__YOUR GOAL__: Your copy should hold the lines below from the first through the one that contains "left front paw: (568, 424)", each retyped exactly, and no pictures.

__DATA PROVIDED__:
—————

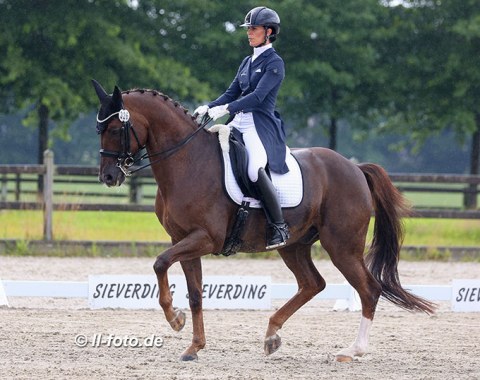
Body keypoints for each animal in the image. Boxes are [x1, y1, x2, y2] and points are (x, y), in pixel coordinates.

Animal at [92, 79, 434, 362]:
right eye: (99, 130)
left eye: (115, 129)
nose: (108, 177)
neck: (187, 162)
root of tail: (355, 168)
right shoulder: (184, 240)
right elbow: (195, 294)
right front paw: (194, 346)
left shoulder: (205, 238)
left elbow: (160, 263)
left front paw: (175, 319)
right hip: (294, 245)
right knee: (313, 284)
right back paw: (271, 336)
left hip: (342, 246)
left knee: (369, 289)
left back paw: (352, 351)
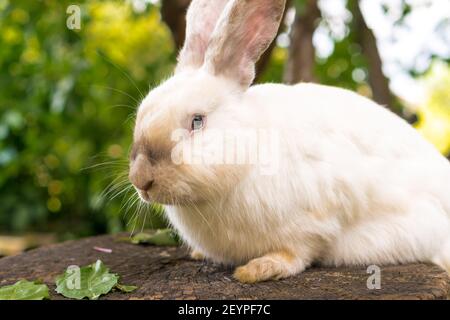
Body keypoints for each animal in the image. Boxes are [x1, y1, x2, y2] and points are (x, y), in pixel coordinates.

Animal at [129, 0, 450, 282]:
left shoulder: (316, 220)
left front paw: (258, 270)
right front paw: (199, 254)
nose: (141, 180)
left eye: (197, 121)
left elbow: (297, 253)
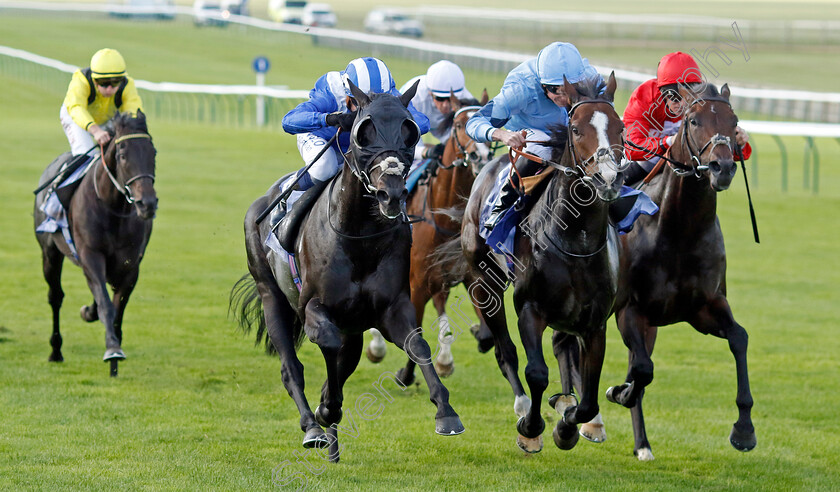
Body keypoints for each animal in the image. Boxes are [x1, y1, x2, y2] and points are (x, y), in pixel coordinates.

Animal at [233, 80, 462, 462]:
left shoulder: (389, 308)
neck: (359, 239)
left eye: (410, 131)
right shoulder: (313, 307)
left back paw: (332, 439)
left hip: (353, 325)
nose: (391, 193)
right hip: (271, 296)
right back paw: (313, 427)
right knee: (290, 367)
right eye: (362, 132)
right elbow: (327, 343)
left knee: (344, 356)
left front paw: (446, 413)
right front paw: (327, 409)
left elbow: (417, 344)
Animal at [364, 90, 496, 382]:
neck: (443, 216)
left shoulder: (468, 276)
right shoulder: (416, 282)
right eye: (459, 125)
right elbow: (415, 332)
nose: (479, 155)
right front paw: (405, 373)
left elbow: (486, 332)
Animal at [460, 73, 624, 454]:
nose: (608, 179)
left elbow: (590, 396)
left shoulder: (595, 323)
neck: (574, 241)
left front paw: (568, 424)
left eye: (621, 127)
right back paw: (522, 406)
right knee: (505, 350)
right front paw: (531, 428)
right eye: (576, 129)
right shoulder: (530, 309)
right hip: (483, 283)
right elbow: (536, 372)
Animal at [600, 81, 756, 462]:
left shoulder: (704, 307)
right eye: (694, 121)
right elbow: (641, 371)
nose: (722, 167)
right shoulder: (630, 310)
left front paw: (744, 429)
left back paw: (642, 444)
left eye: (734, 121)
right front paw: (618, 391)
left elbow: (740, 338)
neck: (679, 231)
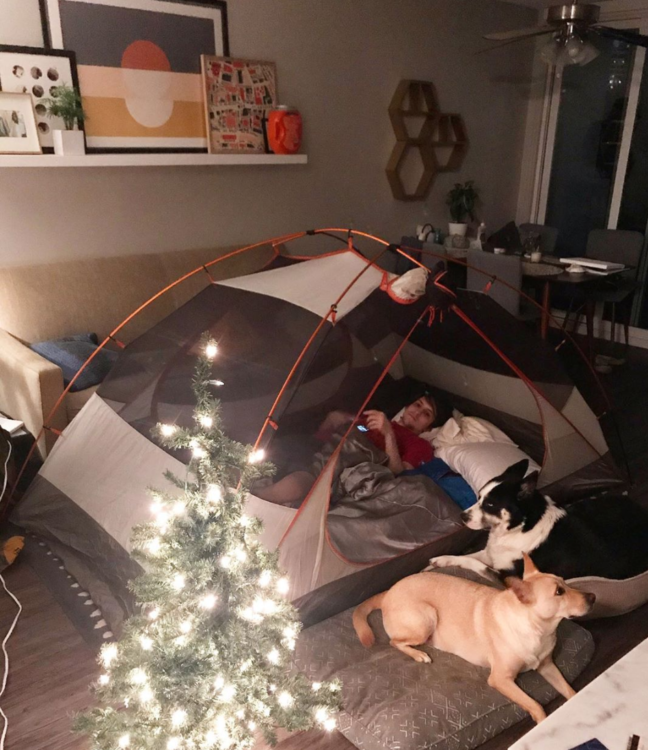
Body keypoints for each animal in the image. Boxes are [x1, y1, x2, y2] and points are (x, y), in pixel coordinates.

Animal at [352, 556, 596, 724]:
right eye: (558, 592)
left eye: (565, 583)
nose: (593, 597)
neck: (538, 629)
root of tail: (388, 591)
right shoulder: (500, 679)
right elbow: (535, 705)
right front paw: (544, 720)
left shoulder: (548, 666)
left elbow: (570, 691)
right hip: (426, 617)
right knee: (394, 642)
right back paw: (419, 654)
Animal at [428, 462, 648, 584]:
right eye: (478, 496)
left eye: (490, 504)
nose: (462, 517)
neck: (519, 527)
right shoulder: (493, 554)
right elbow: (467, 556)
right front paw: (440, 561)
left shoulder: (510, 577)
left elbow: (473, 562)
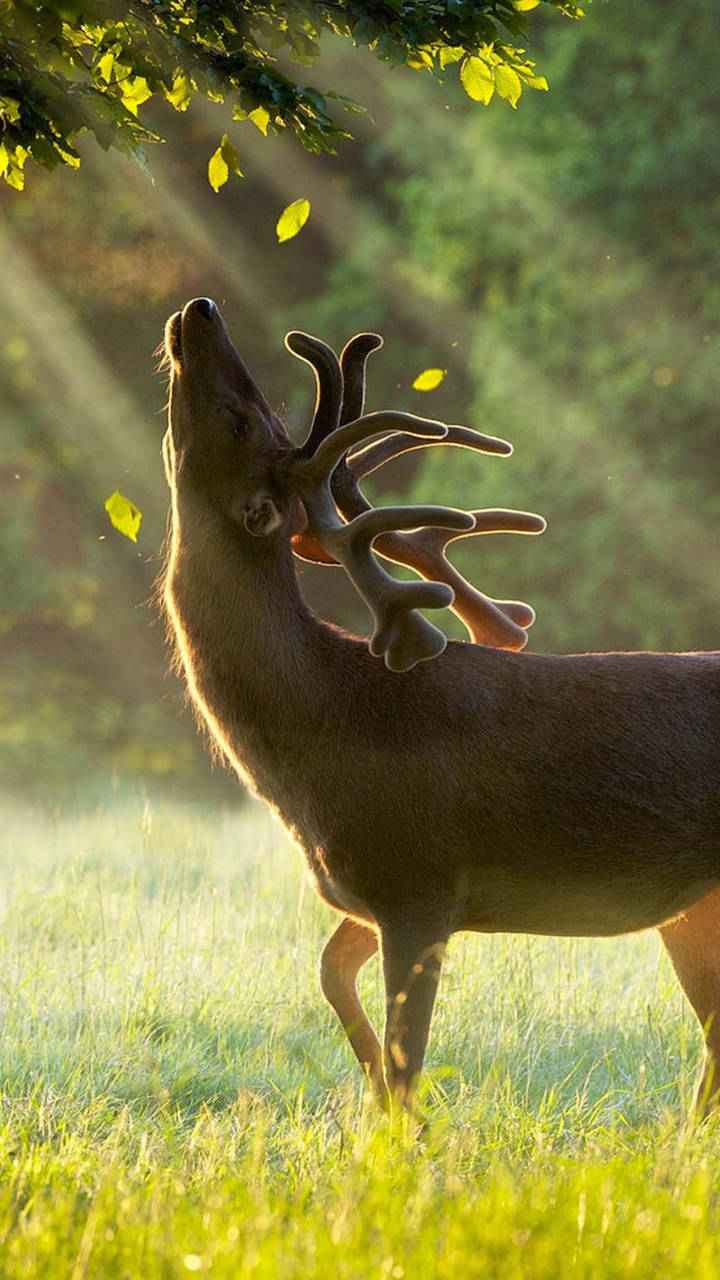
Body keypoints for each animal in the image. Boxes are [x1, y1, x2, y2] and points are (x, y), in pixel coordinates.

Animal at [161, 294, 720, 1116]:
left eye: (242, 420)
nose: (200, 310)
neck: (323, 726)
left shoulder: (417, 879)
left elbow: (406, 1059)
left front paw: (405, 1132)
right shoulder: (370, 892)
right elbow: (331, 978)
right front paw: (381, 1102)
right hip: (691, 909)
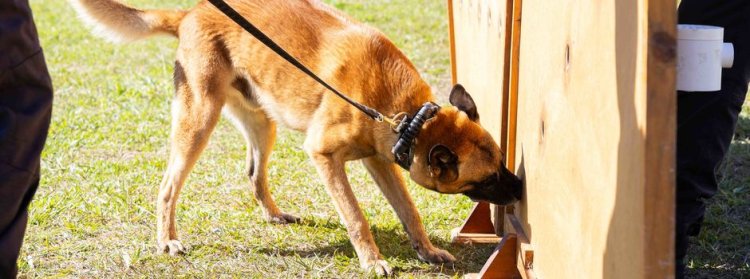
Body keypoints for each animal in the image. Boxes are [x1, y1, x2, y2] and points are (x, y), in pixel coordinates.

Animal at [73, 0, 524, 276]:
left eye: (502, 162)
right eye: (486, 179)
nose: (520, 187)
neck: (407, 117)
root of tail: (191, 13)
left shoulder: (379, 160)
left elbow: (409, 211)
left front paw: (427, 251)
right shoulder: (324, 156)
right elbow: (356, 217)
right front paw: (372, 261)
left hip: (262, 123)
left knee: (254, 174)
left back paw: (274, 215)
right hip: (198, 122)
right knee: (168, 186)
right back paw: (168, 239)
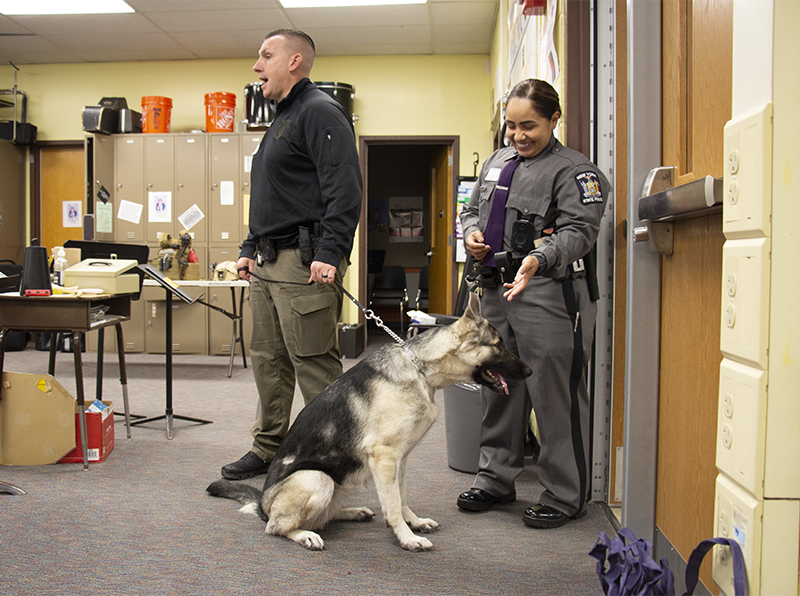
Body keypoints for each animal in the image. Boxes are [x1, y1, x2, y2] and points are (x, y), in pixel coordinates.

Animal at [208, 296, 532, 552]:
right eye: (499, 345)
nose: (529, 371)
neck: (421, 368)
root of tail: (263, 504)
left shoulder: (400, 460)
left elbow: (401, 497)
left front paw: (413, 523)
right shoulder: (385, 457)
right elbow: (393, 504)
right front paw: (406, 537)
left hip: (338, 483)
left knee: (325, 515)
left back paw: (352, 512)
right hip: (317, 478)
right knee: (277, 527)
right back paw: (304, 535)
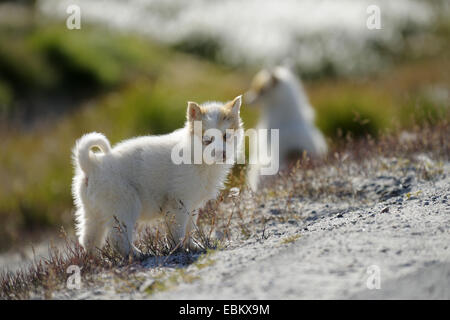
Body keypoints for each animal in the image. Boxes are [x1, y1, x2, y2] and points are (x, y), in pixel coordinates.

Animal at [72, 95, 244, 258]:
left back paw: (95, 260)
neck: (197, 156)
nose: (222, 154)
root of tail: (92, 164)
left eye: (226, 136)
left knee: (89, 239)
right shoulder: (178, 203)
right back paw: (136, 254)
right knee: (118, 239)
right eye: (207, 140)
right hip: (124, 206)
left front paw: (193, 246)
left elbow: (190, 227)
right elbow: (178, 231)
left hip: (92, 212)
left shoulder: (192, 205)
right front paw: (178, 249)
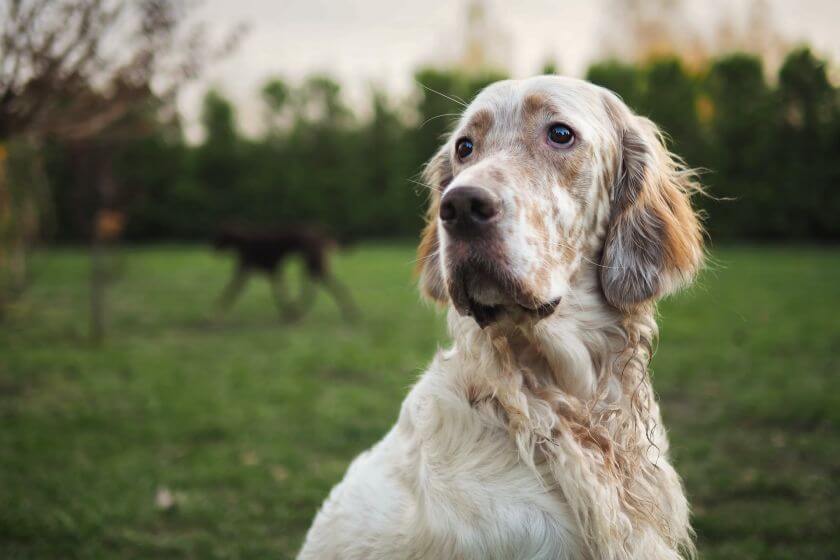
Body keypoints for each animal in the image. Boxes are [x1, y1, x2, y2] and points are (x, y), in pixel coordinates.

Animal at [213, 225, 358, 322]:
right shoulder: (272, 273)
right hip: (313, 267)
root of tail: (322, 236)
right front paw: (288, 312)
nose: (214, 249)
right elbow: (280, 293)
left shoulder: (251, 272)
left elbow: (231, 291)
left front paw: (217, 313)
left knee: (321, 288)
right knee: (320, 288)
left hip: (313, 267)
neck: (243, 242)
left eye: (221, 236)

—————

__YOUR RESPONSE__:
Body keypoints for each animal in the image. Boxes are [x1, y1, x2, y2] and points are (x, y), in pixel coordinates.

Animal at [92, 79, 434, 362]:
right eye: (99, 130)
left eye: (115, 129)
nose: (108, 177)
neck: (187, 162)
root of tail: (355, 168)
right shoulder: (184, 240)
right elbow: (195, 294)
right front paw: (194, 346)
left shoulder: (205, 238)
left elbow: (160, 263)
left front paw: (175, 319)
right hip: (294, 245)
right knee: (313, 284)
right back paw: (271, 336)
left hip: (342, 246)
left knee: (369, 289)
left back paw: (352, 351)
Body keypoints for each animal in the image. Boxes are [x1, y1, x2, y2] and points are (x, y), in pixel coordinates.

Animal at [129, 0, 450, 282]:
left shoulder: (316, 220)
left front paw: (258, 270)
right front paw: (199, 254)
nose: (141, 180)
left eye: (197, 121)
left elbow: (297, 253)
Body keypoints for each animal in the image. Boxes are [x1, y1, x2, y2] and points are (x, y), in pixel coordinates.

Animal at [233, 80, 462, 462]:
left shoulder: (389, 308)
neck: (359, 239)
left eye: (410, 131)
right shoulder: (313, 307)
left back paw: (332, 439)
left hip: (353, 325)
nose: (391, 193)
right hip: (271, 296)
right back paw: (313, 427)
right knee: (290, 367)
right eye: (362, 132)
right elbow: (327, 343)
left knee: (344, 356)
left front paw: (446, 413)
right front paw: (327, 409)
left elbow: (417, 344)
Animal at [364, 90, 496, 382]:
neck: (443, 216)
left shoulder: (468, 276)
right shoulder: (416, 282)
right eye: (459, 125)
right elbow: (415, 332)
nose: (479, 155)
right front paw: (405, 373)
left elbow: (486, 332)
Animal at [460, 73, 624, 454]:
nose: (608, 179)
left elbow: (590, 396)
left shoulder: (595, 323)
neck: (574, 241)
left front paw: (568, 424)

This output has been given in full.